Exercise goal. For this exercise, please find the lines in the entries that include the word "hand" and copy them.

Dataset excerpts:
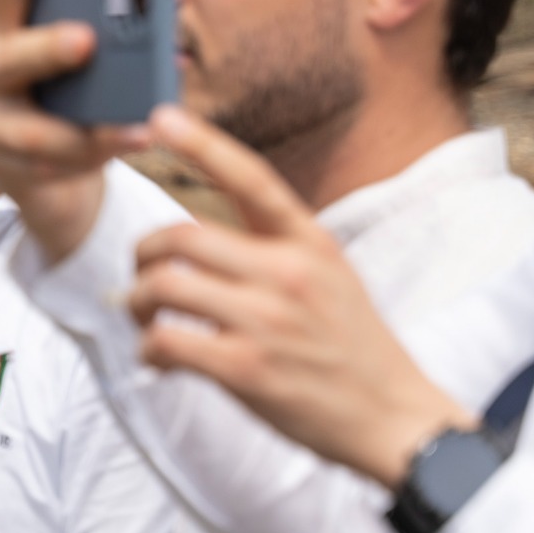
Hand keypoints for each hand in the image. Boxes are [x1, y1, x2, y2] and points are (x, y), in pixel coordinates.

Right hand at [0, 0, 150, 262]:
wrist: (42, 162)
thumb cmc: (72, 88)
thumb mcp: (92, 50)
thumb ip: (127, 22)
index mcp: (6, 20)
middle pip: (7, 53)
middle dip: (46, 48)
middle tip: (88, 41)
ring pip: (28, 130)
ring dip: (85, 132)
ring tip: (140, 128)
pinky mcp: (0, 163)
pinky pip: (51, 166)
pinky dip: (97, 157)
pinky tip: (135, 147)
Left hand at [128, 105, 471, 486]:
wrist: (395, 418)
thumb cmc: (353, 346)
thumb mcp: (329, 276)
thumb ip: (273, 246)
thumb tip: (196, 227)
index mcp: (309, 242)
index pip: (250, 178)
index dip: (202, 143)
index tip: (161, 115)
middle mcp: (288, 272)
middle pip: (180, 236)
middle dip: (143, 255)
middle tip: (142, 279)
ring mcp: (266, 321)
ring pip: (164, 285)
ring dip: (138, 303)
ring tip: (147, 321)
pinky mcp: (246, 369)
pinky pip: (166, 341)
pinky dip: (149, 350)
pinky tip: (160, 361)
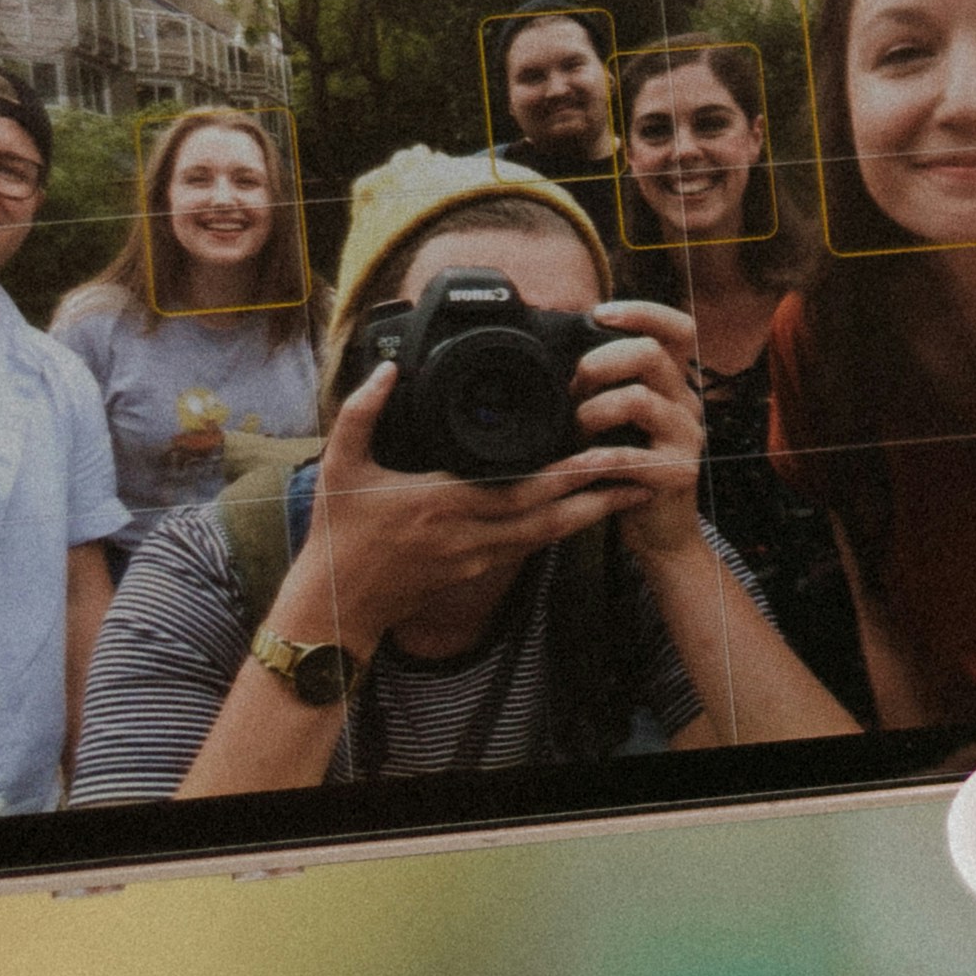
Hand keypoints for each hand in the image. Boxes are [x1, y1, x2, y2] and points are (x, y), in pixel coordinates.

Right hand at [283, 359, 632, 655]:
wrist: (336, 605)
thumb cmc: (338, 533)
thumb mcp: (338, 465)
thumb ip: (361, 413)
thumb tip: (385, 370)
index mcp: (439, 503)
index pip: (515, 489)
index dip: (562, 475)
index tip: (599, 450)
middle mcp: (468, 534)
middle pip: (548, 515)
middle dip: (597, 492)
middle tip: (639, 466)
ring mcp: (476, 557)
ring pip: (547, 537)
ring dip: (591, 515)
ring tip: (632, 489)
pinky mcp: (477, 570)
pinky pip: (530, 548)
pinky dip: (562, 529)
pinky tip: (587, 511)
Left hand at [570, 301, 710, 565]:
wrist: (659, 532)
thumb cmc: (626, 469)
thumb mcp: (618, 418)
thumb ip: (606, 384)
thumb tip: (556, 349)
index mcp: (674, 383)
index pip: (678, 329)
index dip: (643, 312)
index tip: (600, 314)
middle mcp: (687, 403)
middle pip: (651, 354)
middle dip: (600, 363)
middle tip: (575, 389)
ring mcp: (687, 438)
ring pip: (638, 399)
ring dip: (593, 411)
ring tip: (577, 430)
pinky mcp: (678, 473)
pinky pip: (629, 455)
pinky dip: (594, 458)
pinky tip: (578, 464)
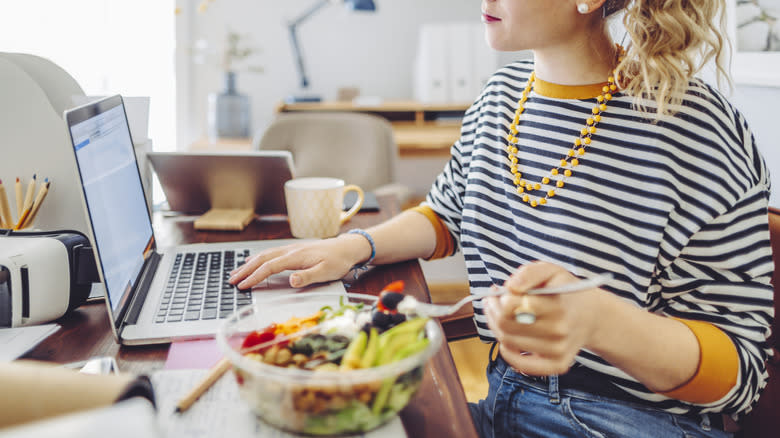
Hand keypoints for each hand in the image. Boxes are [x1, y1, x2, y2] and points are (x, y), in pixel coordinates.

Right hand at [228, 234, 368, 288]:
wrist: (346, 248)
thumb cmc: (338, 261)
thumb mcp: (326, 272)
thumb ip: (308, 276)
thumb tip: (291, 280)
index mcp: (295, 257)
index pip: (269, 267)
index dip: (254, 277)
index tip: (242, 285)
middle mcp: (290, 251)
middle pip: (262, 259)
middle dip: (245, 270)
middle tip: (231, 280)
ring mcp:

Your response.
Hand keypoints for each hand in the image. Boxes are [x1, y1, x2, y2] and points are (x, y), in pixel coordinates.
Right hand at [0, 0, 150, 262]:
Left hand at [128, 105, 471, 486]:
Hand keypoints for each hand in the image. Boxes are [x1, y1, x2, y2] and points are (x, y), in pixel coordinates.
Right hand at [283, 359, 632, 655]:
Left hand at [570, 301, 710, 565]:
Hand keypoints for each hand in the image. Boxes are [x1, y1, x2, y2] and points are (x, y), in pixel coordinates.
Right hand at [228, 234, 368, 288]:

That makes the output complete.